The consolidation will also allow both destinations to boost operational efficiencies, he added.

There was no value to the transaction, Pagano said, describing the move as just a consolidation of two companies, which are both owned by one entity anyway.

‘Regenerative tourism’

The Red Sea Development Co. alone is building over 28,000 square kilometers of land and water along the Kingdom’s west coast. It will feature mountain canyons, dormant volcanoes, as well as ancient and cultural heritage sites.

Its first phase is expected to be finished by 2023, where 16 hotels will be opened. The project targets some 50 resorts with 8,000 hotel rooms by 2030.

These massive plans have raised questions from environment advocates, but Pagano maintains regeneration remains a key component of the project.

“Sustainability is no longer enough. We have moved our narrative to regeneration,” he said.

Pagano said it is not simply just about “causing no harm” to the environment, but actively looking for ways to improve the destination and “leave it in a better state than we found it.”

The company has announced a number of initiatives to keep this promise – from small regulations such as banning single-use plastic to big operational plans including using renewable energy to power the destination.

“We are going to be the largest tourism destination in the world powered by 100 percent renewable energy – 24 hours a day, completely off-grid,” Pagano said.

To achieve this, Pagano said they are installing what he claims to be the largest battery storage system in the world.

The company also engages in improving biodiversity on the Red Sea, including working with the scientific community to grow corals.

This level of commitment is also shared by international brands who plan to invest in the Red Sea project, Pagano said, as the bigger hotel industry becomes more conscious about global environmental goals.

“International brands support our vision, otherwise we would not be dealing with them,” he said. These brands will be announced at the Future Investment Initiative summit in Riyadh next month.

Financing the ambition

The CEO said they “will come to market next year with a similar approach for Amaala,” referring to the $3.7 billion financing it secured in April that already covered capital infrastructure for the Red Sea project’s first phase.

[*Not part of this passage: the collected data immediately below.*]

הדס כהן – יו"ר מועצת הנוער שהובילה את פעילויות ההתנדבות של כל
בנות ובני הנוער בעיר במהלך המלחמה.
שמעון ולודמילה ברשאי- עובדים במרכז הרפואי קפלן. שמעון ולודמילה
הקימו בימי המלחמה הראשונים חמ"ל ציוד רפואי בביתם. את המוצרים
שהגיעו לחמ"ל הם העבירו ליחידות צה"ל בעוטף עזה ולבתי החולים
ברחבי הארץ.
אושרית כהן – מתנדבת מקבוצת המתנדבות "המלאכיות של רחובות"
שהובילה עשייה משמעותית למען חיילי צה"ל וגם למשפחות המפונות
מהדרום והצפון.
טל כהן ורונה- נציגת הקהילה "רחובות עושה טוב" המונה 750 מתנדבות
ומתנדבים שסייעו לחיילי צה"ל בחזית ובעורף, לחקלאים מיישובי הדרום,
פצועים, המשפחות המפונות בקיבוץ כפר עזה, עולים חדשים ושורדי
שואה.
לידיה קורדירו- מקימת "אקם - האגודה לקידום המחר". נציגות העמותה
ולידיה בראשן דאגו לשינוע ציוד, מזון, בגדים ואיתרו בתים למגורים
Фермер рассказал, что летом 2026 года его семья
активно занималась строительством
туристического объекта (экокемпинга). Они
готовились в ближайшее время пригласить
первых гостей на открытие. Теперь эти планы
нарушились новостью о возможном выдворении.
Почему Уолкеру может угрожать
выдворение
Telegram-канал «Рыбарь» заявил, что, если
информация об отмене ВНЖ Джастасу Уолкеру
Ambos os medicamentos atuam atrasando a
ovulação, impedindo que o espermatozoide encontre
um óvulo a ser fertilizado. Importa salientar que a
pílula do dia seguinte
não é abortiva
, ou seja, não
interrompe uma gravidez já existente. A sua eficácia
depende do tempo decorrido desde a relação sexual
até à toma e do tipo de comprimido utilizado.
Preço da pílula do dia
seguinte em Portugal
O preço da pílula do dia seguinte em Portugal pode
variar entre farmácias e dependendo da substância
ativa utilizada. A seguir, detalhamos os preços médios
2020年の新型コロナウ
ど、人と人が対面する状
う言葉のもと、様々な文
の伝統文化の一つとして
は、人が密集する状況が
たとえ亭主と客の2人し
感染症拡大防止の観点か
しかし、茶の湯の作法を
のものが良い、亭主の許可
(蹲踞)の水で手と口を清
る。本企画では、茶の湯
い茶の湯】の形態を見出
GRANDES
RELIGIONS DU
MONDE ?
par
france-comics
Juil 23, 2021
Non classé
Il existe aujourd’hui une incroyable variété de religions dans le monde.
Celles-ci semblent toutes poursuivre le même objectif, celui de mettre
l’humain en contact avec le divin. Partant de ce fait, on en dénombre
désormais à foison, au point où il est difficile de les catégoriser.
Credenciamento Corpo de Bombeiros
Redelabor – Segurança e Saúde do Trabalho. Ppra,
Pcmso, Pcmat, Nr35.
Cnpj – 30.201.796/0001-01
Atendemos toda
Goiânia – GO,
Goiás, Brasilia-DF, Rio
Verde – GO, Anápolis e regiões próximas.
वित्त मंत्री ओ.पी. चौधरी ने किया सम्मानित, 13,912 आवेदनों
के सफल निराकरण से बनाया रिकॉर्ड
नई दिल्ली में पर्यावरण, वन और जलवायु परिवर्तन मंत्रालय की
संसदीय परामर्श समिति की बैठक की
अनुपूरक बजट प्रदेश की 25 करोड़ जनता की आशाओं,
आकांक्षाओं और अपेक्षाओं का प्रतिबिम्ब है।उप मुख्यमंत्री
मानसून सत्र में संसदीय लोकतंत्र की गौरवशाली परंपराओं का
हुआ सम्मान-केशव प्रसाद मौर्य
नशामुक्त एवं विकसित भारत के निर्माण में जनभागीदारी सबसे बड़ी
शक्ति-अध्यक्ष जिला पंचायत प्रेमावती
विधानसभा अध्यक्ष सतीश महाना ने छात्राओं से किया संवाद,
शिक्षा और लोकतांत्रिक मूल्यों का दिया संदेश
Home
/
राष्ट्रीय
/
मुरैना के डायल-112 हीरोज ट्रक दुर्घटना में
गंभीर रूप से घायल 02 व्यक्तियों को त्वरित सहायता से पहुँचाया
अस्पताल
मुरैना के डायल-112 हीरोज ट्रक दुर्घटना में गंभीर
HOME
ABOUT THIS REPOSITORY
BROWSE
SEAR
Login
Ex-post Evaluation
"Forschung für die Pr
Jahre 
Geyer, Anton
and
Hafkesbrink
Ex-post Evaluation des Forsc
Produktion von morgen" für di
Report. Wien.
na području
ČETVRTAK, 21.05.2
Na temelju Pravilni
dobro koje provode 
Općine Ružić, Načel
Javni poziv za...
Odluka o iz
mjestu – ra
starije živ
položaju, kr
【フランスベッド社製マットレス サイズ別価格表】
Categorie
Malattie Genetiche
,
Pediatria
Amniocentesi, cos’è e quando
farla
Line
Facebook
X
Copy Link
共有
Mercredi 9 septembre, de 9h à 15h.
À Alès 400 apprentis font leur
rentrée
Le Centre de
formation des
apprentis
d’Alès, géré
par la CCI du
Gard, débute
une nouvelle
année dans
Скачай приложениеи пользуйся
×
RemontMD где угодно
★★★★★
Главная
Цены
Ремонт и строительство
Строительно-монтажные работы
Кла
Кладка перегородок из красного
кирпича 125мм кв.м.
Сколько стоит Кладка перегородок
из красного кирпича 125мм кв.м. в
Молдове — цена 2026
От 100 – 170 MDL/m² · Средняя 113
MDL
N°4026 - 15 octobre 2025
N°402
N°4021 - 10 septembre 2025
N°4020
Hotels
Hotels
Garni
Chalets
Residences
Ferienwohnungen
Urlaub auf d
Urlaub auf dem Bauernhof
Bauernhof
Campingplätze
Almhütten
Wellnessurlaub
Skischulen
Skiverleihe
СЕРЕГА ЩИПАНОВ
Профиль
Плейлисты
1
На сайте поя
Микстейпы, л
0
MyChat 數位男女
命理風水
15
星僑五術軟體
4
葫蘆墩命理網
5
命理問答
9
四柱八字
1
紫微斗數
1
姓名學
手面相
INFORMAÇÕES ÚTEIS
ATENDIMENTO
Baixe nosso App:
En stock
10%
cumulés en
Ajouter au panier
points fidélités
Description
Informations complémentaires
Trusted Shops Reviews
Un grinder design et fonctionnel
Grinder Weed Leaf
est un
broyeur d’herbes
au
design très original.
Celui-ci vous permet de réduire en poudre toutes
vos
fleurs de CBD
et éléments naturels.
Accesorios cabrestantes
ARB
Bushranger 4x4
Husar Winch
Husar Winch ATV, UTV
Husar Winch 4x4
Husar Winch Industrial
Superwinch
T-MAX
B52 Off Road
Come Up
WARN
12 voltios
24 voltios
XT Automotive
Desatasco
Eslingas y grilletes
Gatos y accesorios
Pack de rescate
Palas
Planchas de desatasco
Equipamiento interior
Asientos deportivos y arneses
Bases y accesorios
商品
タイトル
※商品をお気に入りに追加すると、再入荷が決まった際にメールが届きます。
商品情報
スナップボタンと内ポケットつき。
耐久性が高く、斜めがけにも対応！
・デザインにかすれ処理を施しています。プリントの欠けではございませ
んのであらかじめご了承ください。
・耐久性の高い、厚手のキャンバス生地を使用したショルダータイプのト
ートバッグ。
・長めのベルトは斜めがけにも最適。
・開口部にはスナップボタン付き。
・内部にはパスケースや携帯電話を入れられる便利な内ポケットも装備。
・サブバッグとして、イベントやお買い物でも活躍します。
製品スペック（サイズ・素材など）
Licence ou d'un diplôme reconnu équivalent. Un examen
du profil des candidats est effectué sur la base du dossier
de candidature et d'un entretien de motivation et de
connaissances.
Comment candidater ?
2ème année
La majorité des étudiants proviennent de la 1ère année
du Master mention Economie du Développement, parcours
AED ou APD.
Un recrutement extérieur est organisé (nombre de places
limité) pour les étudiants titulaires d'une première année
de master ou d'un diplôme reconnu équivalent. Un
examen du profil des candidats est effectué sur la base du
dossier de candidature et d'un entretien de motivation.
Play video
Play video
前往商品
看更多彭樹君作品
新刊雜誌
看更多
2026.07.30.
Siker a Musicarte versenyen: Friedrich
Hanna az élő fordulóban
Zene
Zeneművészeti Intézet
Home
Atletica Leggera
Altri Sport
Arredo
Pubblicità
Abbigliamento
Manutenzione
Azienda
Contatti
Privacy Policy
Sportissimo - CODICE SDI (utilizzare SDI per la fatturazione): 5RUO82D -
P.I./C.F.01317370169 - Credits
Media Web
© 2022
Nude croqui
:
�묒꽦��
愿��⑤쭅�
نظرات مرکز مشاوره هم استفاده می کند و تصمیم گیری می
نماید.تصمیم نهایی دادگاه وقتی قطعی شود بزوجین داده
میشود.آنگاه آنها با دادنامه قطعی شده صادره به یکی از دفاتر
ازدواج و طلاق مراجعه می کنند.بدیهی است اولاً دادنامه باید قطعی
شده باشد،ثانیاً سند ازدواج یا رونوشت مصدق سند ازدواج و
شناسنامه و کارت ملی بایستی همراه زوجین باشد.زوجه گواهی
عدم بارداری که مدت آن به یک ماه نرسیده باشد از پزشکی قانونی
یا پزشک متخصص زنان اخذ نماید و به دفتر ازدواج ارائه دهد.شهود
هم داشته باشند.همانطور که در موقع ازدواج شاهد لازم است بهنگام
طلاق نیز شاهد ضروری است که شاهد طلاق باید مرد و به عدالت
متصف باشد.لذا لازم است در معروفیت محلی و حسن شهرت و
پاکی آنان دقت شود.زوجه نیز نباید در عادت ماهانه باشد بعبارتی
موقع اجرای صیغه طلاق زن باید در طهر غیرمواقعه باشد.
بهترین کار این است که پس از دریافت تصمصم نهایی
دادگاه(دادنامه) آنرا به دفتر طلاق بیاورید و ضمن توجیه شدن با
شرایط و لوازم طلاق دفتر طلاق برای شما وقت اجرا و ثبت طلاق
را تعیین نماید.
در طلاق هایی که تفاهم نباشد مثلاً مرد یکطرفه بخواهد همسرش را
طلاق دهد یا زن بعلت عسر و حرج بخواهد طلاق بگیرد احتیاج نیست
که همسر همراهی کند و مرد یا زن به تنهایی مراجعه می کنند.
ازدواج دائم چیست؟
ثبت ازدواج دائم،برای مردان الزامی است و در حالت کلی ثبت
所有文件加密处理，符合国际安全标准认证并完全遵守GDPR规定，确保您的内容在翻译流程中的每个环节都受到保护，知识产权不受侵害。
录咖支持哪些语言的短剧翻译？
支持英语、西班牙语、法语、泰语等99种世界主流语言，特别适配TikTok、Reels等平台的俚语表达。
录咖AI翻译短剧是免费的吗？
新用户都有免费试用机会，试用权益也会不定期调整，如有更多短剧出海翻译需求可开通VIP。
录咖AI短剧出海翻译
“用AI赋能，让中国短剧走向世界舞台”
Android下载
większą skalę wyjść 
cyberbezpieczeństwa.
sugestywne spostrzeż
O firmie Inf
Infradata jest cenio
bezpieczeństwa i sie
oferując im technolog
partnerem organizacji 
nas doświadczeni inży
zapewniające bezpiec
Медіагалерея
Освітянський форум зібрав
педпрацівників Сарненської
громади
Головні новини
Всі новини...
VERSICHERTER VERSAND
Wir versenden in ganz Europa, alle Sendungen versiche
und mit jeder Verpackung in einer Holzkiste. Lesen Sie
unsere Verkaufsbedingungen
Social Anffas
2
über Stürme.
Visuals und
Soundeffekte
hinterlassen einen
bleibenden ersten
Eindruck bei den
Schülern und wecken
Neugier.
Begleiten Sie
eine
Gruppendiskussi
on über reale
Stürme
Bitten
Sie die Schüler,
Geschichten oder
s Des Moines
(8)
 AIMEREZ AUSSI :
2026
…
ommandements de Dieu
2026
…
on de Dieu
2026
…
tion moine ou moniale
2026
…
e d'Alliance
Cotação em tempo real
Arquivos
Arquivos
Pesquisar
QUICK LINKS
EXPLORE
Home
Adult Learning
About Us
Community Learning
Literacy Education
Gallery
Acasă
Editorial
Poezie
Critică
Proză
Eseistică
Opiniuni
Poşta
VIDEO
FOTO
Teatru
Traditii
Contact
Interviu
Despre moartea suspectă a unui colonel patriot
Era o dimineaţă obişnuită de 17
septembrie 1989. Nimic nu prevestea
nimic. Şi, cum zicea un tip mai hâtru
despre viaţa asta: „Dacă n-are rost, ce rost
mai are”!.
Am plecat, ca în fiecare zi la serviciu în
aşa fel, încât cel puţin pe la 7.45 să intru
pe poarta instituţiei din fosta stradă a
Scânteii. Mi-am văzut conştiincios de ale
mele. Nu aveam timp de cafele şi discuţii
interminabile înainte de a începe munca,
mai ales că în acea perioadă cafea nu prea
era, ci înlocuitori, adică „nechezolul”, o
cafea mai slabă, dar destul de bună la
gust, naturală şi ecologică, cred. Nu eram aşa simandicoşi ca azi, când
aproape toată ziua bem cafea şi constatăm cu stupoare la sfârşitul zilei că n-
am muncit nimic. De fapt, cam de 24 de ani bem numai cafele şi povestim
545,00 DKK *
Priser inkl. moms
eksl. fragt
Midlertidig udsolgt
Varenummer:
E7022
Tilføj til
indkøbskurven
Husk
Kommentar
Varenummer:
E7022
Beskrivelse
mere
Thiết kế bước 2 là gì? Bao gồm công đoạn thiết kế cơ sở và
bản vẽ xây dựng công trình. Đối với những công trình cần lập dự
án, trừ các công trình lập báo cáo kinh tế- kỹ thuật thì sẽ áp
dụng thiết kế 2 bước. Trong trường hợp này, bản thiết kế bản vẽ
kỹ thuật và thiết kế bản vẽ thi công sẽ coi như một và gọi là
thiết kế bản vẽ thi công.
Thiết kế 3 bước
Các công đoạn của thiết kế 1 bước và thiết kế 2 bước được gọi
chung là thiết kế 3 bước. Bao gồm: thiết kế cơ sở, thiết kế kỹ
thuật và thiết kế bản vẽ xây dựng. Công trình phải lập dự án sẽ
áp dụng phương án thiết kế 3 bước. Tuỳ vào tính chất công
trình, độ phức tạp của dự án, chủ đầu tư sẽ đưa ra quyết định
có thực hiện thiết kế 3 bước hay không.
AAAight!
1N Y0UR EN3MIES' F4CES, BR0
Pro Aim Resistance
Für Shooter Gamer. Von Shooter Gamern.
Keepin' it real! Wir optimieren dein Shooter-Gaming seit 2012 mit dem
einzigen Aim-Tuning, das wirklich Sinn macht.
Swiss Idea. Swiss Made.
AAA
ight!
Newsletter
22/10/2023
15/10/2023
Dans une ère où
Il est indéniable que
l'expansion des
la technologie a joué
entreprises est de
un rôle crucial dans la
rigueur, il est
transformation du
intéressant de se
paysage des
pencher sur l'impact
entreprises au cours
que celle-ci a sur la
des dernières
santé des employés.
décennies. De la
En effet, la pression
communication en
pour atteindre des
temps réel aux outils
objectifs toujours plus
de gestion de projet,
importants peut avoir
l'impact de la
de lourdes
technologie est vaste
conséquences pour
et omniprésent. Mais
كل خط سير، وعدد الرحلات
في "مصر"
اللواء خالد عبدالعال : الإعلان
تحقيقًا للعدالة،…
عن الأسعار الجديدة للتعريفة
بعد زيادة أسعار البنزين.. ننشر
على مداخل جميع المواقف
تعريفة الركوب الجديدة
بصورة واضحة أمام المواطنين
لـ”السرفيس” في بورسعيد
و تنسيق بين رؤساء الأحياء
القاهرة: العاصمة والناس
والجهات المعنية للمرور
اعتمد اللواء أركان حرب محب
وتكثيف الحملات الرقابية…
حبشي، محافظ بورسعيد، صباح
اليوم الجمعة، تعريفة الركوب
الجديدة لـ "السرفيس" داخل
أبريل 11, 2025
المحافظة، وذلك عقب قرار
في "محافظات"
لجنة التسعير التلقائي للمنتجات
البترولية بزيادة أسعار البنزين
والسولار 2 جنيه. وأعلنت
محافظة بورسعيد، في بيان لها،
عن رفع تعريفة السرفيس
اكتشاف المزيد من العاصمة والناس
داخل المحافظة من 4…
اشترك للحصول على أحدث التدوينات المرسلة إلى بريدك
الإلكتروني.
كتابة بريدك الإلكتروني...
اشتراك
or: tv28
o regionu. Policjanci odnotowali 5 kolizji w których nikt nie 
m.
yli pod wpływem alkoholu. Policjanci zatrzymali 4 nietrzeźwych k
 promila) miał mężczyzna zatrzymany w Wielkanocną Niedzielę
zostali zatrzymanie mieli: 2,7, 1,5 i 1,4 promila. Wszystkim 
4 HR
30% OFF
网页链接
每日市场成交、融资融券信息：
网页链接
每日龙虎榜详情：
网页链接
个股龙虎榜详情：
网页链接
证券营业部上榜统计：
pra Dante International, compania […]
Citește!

“It will be a senior debt facility – conventional finance – that’s what we need at this stage. It will come in the not-so-distant future,” he said.

Pagano said they have already built credibility with lending institutions, which he expects will make it easier for them to secure financing.  

According to a Reuters report, Saudi Arabia is planning to raise up to 10 billion riyals ($2.67 billion) next year for Amaala, citing the CEO.

‘Saudi Arabia is changing’

All these projects are part of an ongoing transformation in the Kingdom, primarily driven by its pursuit to diversify income sources away from oil.

The Kingdom identified tourism as one of its key sectors in this diversification, with many infrastructure developments in the pipeline, as well as regulatory changes that make it easier for tourists to visit the previously closed-off Gulf state.

“It is fair to say that Saudi Arabia is changing from a policy perspective, and it’s changing dramatically,” Pagano said.

For the Red Sea destinations, Pagano said they are building a special economic zone that will set a more relaxed regulatory environment.

“It will be conducive to attracting investments, and it is going to allow us to adjust the social norms to make the destinations attractive to foreign visitors,” he said.